O tom do filme também é diferente de tudo que vemos no cinema de heróis. As emoções do personagem são sentidas e compreendidas -- em alguns casos e momentos, até mesmo dos vilões. A ação existe, é claro, e é muito boa, muito crua. Ainda assim, dá para ver a expressão dos personagens envolvidos, os sentimentos, o medo, a angústia, a raiva. Enquanto outras produções de quadrinhos priorizam o espetáculo, o diretor priorizou o lado humano desses personagens.
Para além desses acertos mais óbvios de Reeves, há o elenco. Pattinson volta a se afirmar como um dos grandes nomes do cinema contemporâneo, com uma atuação de méritos próprios -- o sofrimento de Bruce Wayne é compreensível e palpável. Os vilões, ainda que em excesso, não reproduzem erros de filmes como Homem-Aranha 3: cada um tem seu espaço dentro da narrativa e é Charada (Paul Dano, espetacular) quem assume o verdadeiro papel de antagonista.
Isso não impede, porém, de Pinguim, Carmine Falcone (John Turturro) e Mulher-Gato (Zoë Kravitz) terem momentos de brilho, com esta última sendo a tradicional "vilão, mas nem tanto".
O grande acerto, porém, é que esta é uma grande história sobre o Batman, não apenas com o Batman.
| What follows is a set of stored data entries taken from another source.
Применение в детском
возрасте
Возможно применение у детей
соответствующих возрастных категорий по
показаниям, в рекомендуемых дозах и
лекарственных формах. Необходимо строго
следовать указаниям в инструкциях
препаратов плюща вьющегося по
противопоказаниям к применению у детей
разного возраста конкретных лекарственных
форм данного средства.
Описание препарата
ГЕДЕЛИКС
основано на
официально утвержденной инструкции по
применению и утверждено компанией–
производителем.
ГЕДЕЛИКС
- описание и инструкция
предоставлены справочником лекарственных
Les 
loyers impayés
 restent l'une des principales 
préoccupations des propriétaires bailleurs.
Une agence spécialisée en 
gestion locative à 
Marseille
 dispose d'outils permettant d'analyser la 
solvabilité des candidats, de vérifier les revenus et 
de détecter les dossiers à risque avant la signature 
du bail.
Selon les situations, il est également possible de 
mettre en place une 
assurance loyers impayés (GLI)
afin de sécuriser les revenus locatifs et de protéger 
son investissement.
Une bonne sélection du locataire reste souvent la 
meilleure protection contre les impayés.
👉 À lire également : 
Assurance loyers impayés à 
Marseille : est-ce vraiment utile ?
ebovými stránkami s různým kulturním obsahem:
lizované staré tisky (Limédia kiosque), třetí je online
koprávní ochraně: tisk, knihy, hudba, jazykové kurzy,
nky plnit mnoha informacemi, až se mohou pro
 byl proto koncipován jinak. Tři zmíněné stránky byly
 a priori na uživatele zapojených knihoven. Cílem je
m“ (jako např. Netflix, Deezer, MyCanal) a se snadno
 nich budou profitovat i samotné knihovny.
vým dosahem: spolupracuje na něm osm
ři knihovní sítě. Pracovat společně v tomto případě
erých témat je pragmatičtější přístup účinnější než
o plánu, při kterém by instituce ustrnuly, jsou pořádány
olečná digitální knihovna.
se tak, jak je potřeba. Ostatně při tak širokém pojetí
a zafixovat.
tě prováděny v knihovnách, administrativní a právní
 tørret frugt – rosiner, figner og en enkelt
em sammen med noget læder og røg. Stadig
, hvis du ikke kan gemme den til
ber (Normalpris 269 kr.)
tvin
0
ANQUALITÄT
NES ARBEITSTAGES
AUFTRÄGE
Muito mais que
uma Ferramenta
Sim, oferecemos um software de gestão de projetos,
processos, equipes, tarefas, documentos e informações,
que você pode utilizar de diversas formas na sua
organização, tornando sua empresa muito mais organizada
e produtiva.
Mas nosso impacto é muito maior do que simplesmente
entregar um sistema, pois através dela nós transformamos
O Cavaleiro das Trevas é um filme excepcional, sim, mas é mais sobre o Coringa do que sobre o herói, por exemplo. Os outros dois filmes de Nolan são bons, mas não grandiosos, potentes e memoráveis. Batman vs Superman e Liga da Justiça nem entram em debate. Batman talvez seja a refundação não só do herói, como uma amostra do que pode ser feito com personagens assim.
Só há dois problemas. O primeiro é a duração: ainda que faça sentido dentro da proposta de Reeves, o longa-metragem não precisava, de forma alguma, ter uma duração exagerada de 3 horas. 150 minutos dava com folga. Sobre o outro problema, volto para uma questão lá do início do texto: o que a Warner Bros. quer realmente com seus filmes da DC? Batman poderia abrir uma linha direta para Coringa, por exemplo, mas acaba abrindo mais uma narrativa. Pra quê?
Apesar desses probleminhas, os acertos ainda são maiores. Batman é um filme corajoso, que fala sobre heróis que não se escondem atrás da capa. Fala sobre sentimentos e emoções enquanto a ação rola na tela. E, como cereja do bolo, ainda traz discussões sociais pertinentes, honrando um legado nos quadrinhos, ao colocar o fascismo desenfreado e digital dentro da história de maneira natural e coesa. Batman é um filmaço. E posso estar errado, mas acho que o longa-metragem, ao lado do sucesso de Coringa, deve mexer com as estruturas do cinemão.